Decryption of Caesar Cipher using highest letter frequency Approach

Posted by:

|

On:

|

Research shows that the letter “E” is the alphabet’s most commonly used vowel. “E” is shown to have a frequency of 11.51% in all words analyzed. To decrypt a Caesar cipher using the highest letter frequency approach, you can follow these steps:

  1. Determine the letter frequency distribution of the encrypted text.
  2. Identify the letter in the encrypted text that has the highest frequency. Let’s call it the “cipher letter”.
  3. Calculate the forward shift value from the cipher letter to the most frequently occurring letter in the English language, which is the letter ‘e’.
  4. Apply the shift to each letter in the encrypted text to obtain the decrypted text.
#!/bin/bash

shift_pattern_script="./shift_pattern"

if [ $# -ne 1 ]; then
    echo "incorrect filename"
    exit 1
fi

filename=$1
if [ ! -f "$filename" ]; then
    echo "File '$filename' not found."
    exit 1
fi

echo "$filename loaded"
declare -A letter_counts

while IFS= read -r line; do
    line=$(tr '[:upper:]' '[:lower:]' <<< "$line")  # Convert to lowercase
    for ((i=0; i<${#line}; i++)); do
        char="${line:i:1}"

# Excerpted records
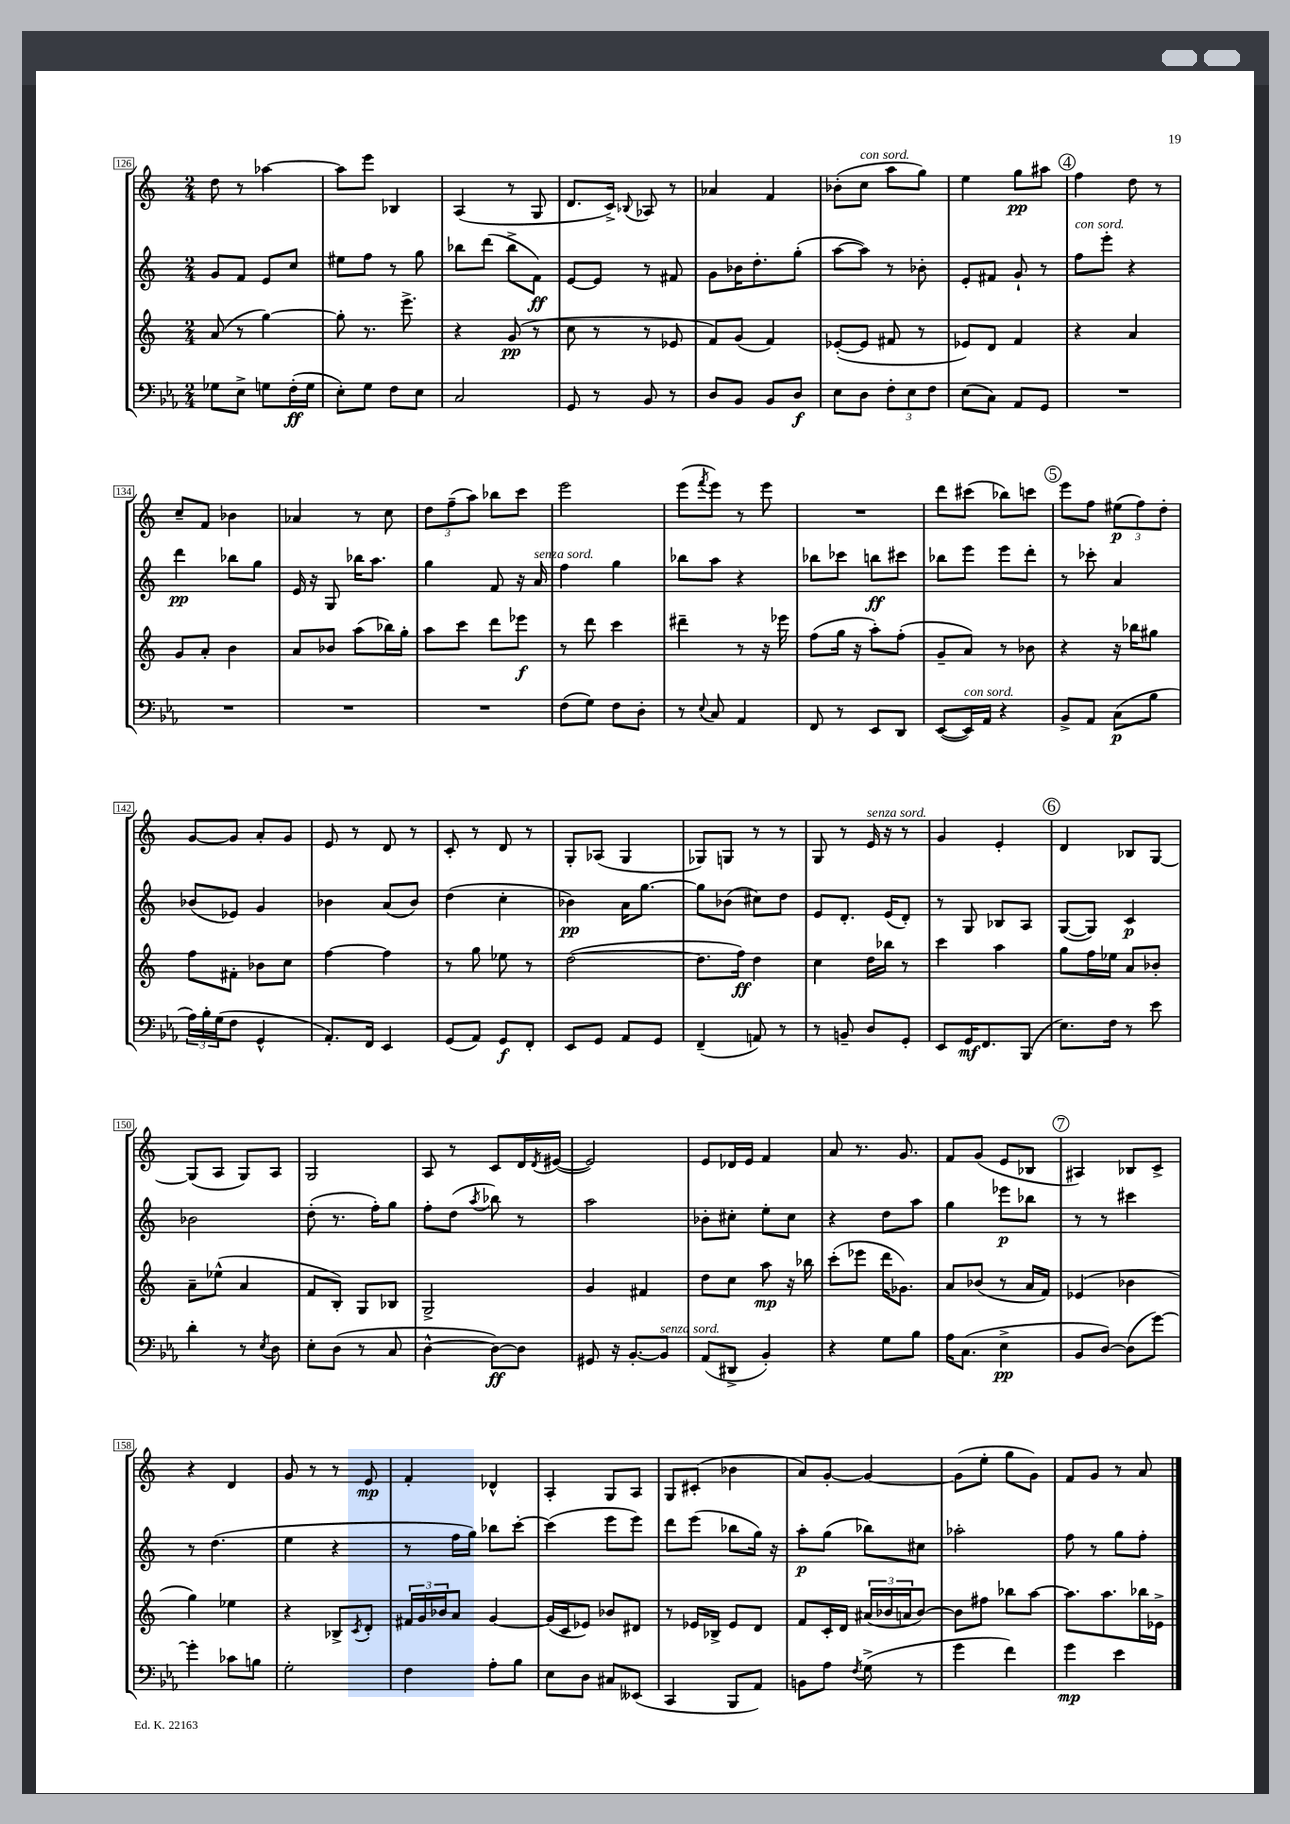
<<
\new StaffGroup <<
\new Staff = "s0" {
    \clef treble \key c \major \numericTimeSignature \time 2/4
    d''8 r8 aes''4~ |
    aes''8 e'''8 bes4 |
    a4( r8 g8 |
    d'8. c'16->) \appoggiatura { bes8 } aes8 r8 |
    aes'4 f'4 |
    bes'8-.( c''8^\markup { \italic "con sord." } a''8 g''8) |
    e''4 g''8\pp ais''8 |
    \mark \markup { \circle "4" } f''4 d''8 r8 |
    c''8-- f'8 bes'4 |
    aes'4 r8 c''8 |
    \tuplet 3/2 { d''8 f''8--( a''8) } bes''8 c'''8 |
    e'''2 |
    e'''8( \acciaccatura { f'''8 } e'''8) r8 e'''8 |
    R2 |
    d'''8 cis'''8( bes''8) c'''8 |
    \mark \markup { \circle "5" } e'''8 f''8 \tuplet 3/2 { eis''8\p( f''8) d''8-. } |
    g'8~ g'8 a'8-. g'8 |
    e'8 r8 d'8 r8 |
    c'8-. r8 d'8 r8 |
    g8-. aes8( g4 |
    ges8) g8 r8 r8 |
    g8 r8 e'16^\markup { \italic "senza sord." } r16 r8 |
    g'4 e'4-. |
    \mark \markup { \circle "6" } d'4 bes8 g8~ |
    g8( a8 g8) a8 |
    g2 |
    a8 r8 c'8 d'16 \acciaccatura { d'8 } eis'16~( |
    eis'2) |
    e'8 des'16 e'16 f'4 |
    a'8 r8. g'8. |
    f'8 g'8( e'8 bes8 |
    \mark \markup { \circle "7" } ais4) bes8 c'8-> |
    r4 d'4 |
    g'8 r8 r8 e'8\mp |
    f'4-. des'4-^ |
    a4-. g8 a8 |
    g8 cis'8-.( bes'4 |
    a'8) g'8~-. g'4~ |
    g'8( e''8-. g''8 g'8) |
    f'8 g'8 r8 a'8 \bar "|." |
}
\new Staff = "s1" {
    \clef treble \key c \major \numericTimeSignature \time 2/4
    g'8 f'8 e'8 c''8 |
    eis''8 f''8 r8 g''8 |
    bes''8 d'''8( bes''8-> f'8\ff) |
    e'8~ e'8 r8 fis'8 |
    g'8 bes'16 d''8.-. g''8-.( |
    a''8~ a''8) r8 bes'8-. |
    e'8-. fis'8 g'8-! r8 |
    \mark \markup { \circle "4" } f''8^\markup { \italic "con sord." } e'''8-. r4 |
    d'''4\pp bes''8 g''8 |
    e'16 r16 g8 bes''16 a''8. |
    g''4 f'8 r16 a'16^\markup { \italic "senza sord." } |
    f''4 g''4 |
    bes''8 a''8 r4 |
    bes''8 ces'''8 b''8\ff cis'''8 |
    bes''8 e'''8 e'''8 d'''8-. |
    \mark \markup { \circle "5" } r8 ces'''8-. a'4 |
    bes'8( ees'8) g'4 |
    bes'4 a'8( bes'8) |
    d''4( c''4-. |
    bes'4\pp) a'16 g''8.~ |
    g''8 bes'8( cis''8) d''8 |
    e'8 d'8.-. e'16( d'8-.) |
    r8 g8 bes8 a8 |
    \mark \markup { \circle "6" } g8~( g8) c'4\p |
    bes'2 |
    d''8-.( r8. f''16-.) g''8 |
    f''8-. d''8( \acciaccatura { a''8 } bes''8) r8 |
    a''2 |
    bes'8-. cis''8-. e''8-. cis''8 |
    r4 d''8 a''8 |
    g''4 ees'''8\p bes''8 |
    \mark \markup { \circle "7" } r8 r8 cis'''4 |
    r8 d''4.( |
    e''4 r4 |
    r8 f''16 g''16) bes''8 c'''8~-. |
    c'''4( e'''8 e'''8) |
    d'''8 e'''8( bes''8 g''16) r16 |
    a''8-.\p g''8( bes''8) cis''8 |
    aes''2-. |
    f''8 r8 g''8 f''8-. \bar "|." |
}
\new Staff = "s2" {
    \clef treble \key c \major \numericTimeSignature \time 2/4
    a'8( r8 g''4~) |
    g''8-. r8. e'''8.-> |
    r4 g'8\pp( r8 |
    c''8 r8 r8 ees'8 |
    f'8) g'8( f'4) |
    ees'8~-.( ees'8 fis'8 r8 |
    ees'8) d'8 f'4 |
    \mark \markup { \circle "4" } r4 a'4 |
    g'8 a'8-. b'4 |
    a'8 bes'8 a''8( bes''16) g''16-. |
    a''8 c'''8 d'''8 ees'''8\f |
    r8 d'''8 c'''4 |
    dis'''4-- r8 r16 ees'''16 |
    f''8( g''16 r16 a''8-.) f''8-.( |
    g'8-- a'8) r8 bes'8 |
    \mark \markup { \circle "5" } r4 r16 bes''16 gis''8 |
    f''8 fis'8-. bes'8 c''8 |
    f''4~ f''4 |
    r8 g''8 ees''8 r8 |
    d''2~( |
    d''8. f''16\ff) d''4 |
    c''4 d''16 bes''16 r8 |
    c'''4 a''4 |
    \mark \markup { \circle "6" } g''8 f''16 ees''16 a'8 bes'8-. |
    a'8-- ees''8-^( a'4 |
    f'8 b8-.) g8 bes8 |
    g2-> |
    g'4 fis'4 |
    d''8 c''8 a''8\mp r16 bes''16 |
    c'''8-.( ees'''8 d'''16 ges'8.) |
    a'8 bes'8( r8 a'16 f'16) |
    \mark \markup { \circle "7" } ees'4( bes'4 |
    g''4) ees''4 |
    r4 bes8-> \acciaccatura { c'8 } d'8-. |
    \tuplet 3/2 { fis'16 g'16 bes'16 } a'8 g'4~ |
    g'16( c'16 ees'8) bes'8 dis'8 |
    r8 ees'16 bes16-> ees'8 d'8 |
    f'8 c'16-. d'16 \tuplet 3/2 { ais'16( bes'16 a'16 } bes'8~) |
    bes'8 fis''8 bes''8 a''8~ |
    a''8. a''8. bes''16 ees'16-> \bar "|." |
}
\new Staff = "s3" {
    \clef bass \key ees \major \numericTimeSignature \time 2/4
    ges8 ees8-> g8 f16-.\ff( g16 |
    ees8-.) g8 f8 ees8 |
    c2 |
    g,8 r8 bes,8 r8 |
    d8 bes,8 bes,8 d8\f |
    ees8 d8 \tuplet 3/2 { f8-. ees8 f8 } |
    ees8( c8) aes,8 g,8 |
    \mark \markup { \circle "4" } R2 |
    R2 |
    R2 |
    R2 |
    f8( g8) f8 d8-. |
    r8 \appoggiatura { ees8 } c8 aes,4 |
    f,8 r8 ees,8 d,8 |
    ees,8~( ees,16^\markup { \italic "con sord." }) aes,16 r4 |
    \mark \markup { \circle "5" } bes,8-> aes,8 c8\p( bes8 |
    \tuplet 3/2 { aes16) bes16-. g16( } f8 g,4-^ |
    aes,8.-.) f,16 ees,4 |
    g,8( aes,8) g,8\f f,8-. |
    ees,8 g,8 aes,8 g,8 |
    f,4--( a,8) r8 |
    r8 b,8-- d8 g,8-. |
    ees,8 g,16\mf f,8. bes,,8( |
    \mark \markup { \circle "6" } ees8.) f16 r8 ees'8 |
    d'4-. r8 \acciaccatura { ees8 } d8 |
    ees8-. d8( r8 c8 |
    d4~-^ d8~\ff) d8 |
    gis,8 r16 bes,8.~-. bes,8^\markup { \italic "senza sord." } |
    aes,8( dis,8-> bes,4-.) |
    r4 g8 bes8 |
    aes16 c8.( ees4->\pp |
    \mark \markup { \circle "7" } bes,8 d8~) d8( g'8~) |
    g'4-. ces'8 b8 |
    g2-. |
    f4 aes8-. bes8 |
    ees8 d8 cis8 eeses,8( |
    c,4 bes,,8 aes,8) |
    b,8 aes8 \acciaccatura { f8 } g8->( r8 |
    g'4 f'4) |
    g'4\mp ees'4 \bar "|." |
}
>>
>>
\layout { \context { \Score currentBarNumber = #126 \override BarNumber.stencil = #(make-stencil-boxer 0.1 0.3 ly:text-interface::print) } }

# Problems to work on
a: From the Caesar cipher page:
(i) What frequency does the research give for the letter "E"?
(ii) What name does the second step give to the letter with the highest frequency in the encrypted text?
(iii) What message does the script print when it doesn't get exactly one argument?
b: Can you carry on the Caesar cipher page, picking up right after its last line?

# Answer set
a:
(i) 11.51%
(ii) The "cipher letter"
(iii) "incorrect filename"

b:
        if [[ $char =~ [a-z] ]]; then
            letter_counts[$char]=$(( letter_counts[$char] + 1 ))
        fi
    done
done < "$filename"

max_count=0
max_letter=""

for letter in "${!letter_counts[@]}"; do
    count=${letter_counts[$letter]}
    if (( count > max_count )); then
        max_count=$count
        max_letter=$letter
    fi
done

echo "Letter with the highest count: $max_letter"
echo "Count: $max_count"

e_ascii=$(( $(printf '%d' "'e") - 97 ))  # Convert 'e' to ASCII value (0-25)
highest_letter_ascii=$(( $(printf '%d' "'$max_letter") - 97 ))  # Convert letter to ASCII value (0-25)

shift=$(( (e_ascii - highest_letter_ascii + 26) % 26 ))

echo "Shift from the highest letter to 'e': $shift"

pattern_U=$(bash "$shift_pattern_script" -k "$shift" -u)
pattern_L=$(bash "$shift_pattern_script" -k "$shift")
while IFS= read -r line; do
	decoded_line1=$(echo "$line" | tr '[A-Z]' "$pattern_U")   
	decoded_line2=$(echo "$decoded_line1" | tr '[a-z]' "$pattern_L") 
done < "$filename"

echo "Decoded words:"
echo "$decoded_line2"

Detail explanation:

  1. shift_pattern_script="./shift_pattern": This line sets the variable shift_pattern_script to the path of a script called “shift_pattern”. It’s assumed that this script exists and is located in the same directory as the current script.
  2. Input Validation:
    • if [ $# -ne 1 ]; then ...: This condition checks if the number of command-line arguments provided to the script is not equal to 1. If that’s the case, it means an incorrect number of arguments is provided, and the script prints an error message and exits.
    • filename=$1: This line assigns the first command-line argument to the variable filename.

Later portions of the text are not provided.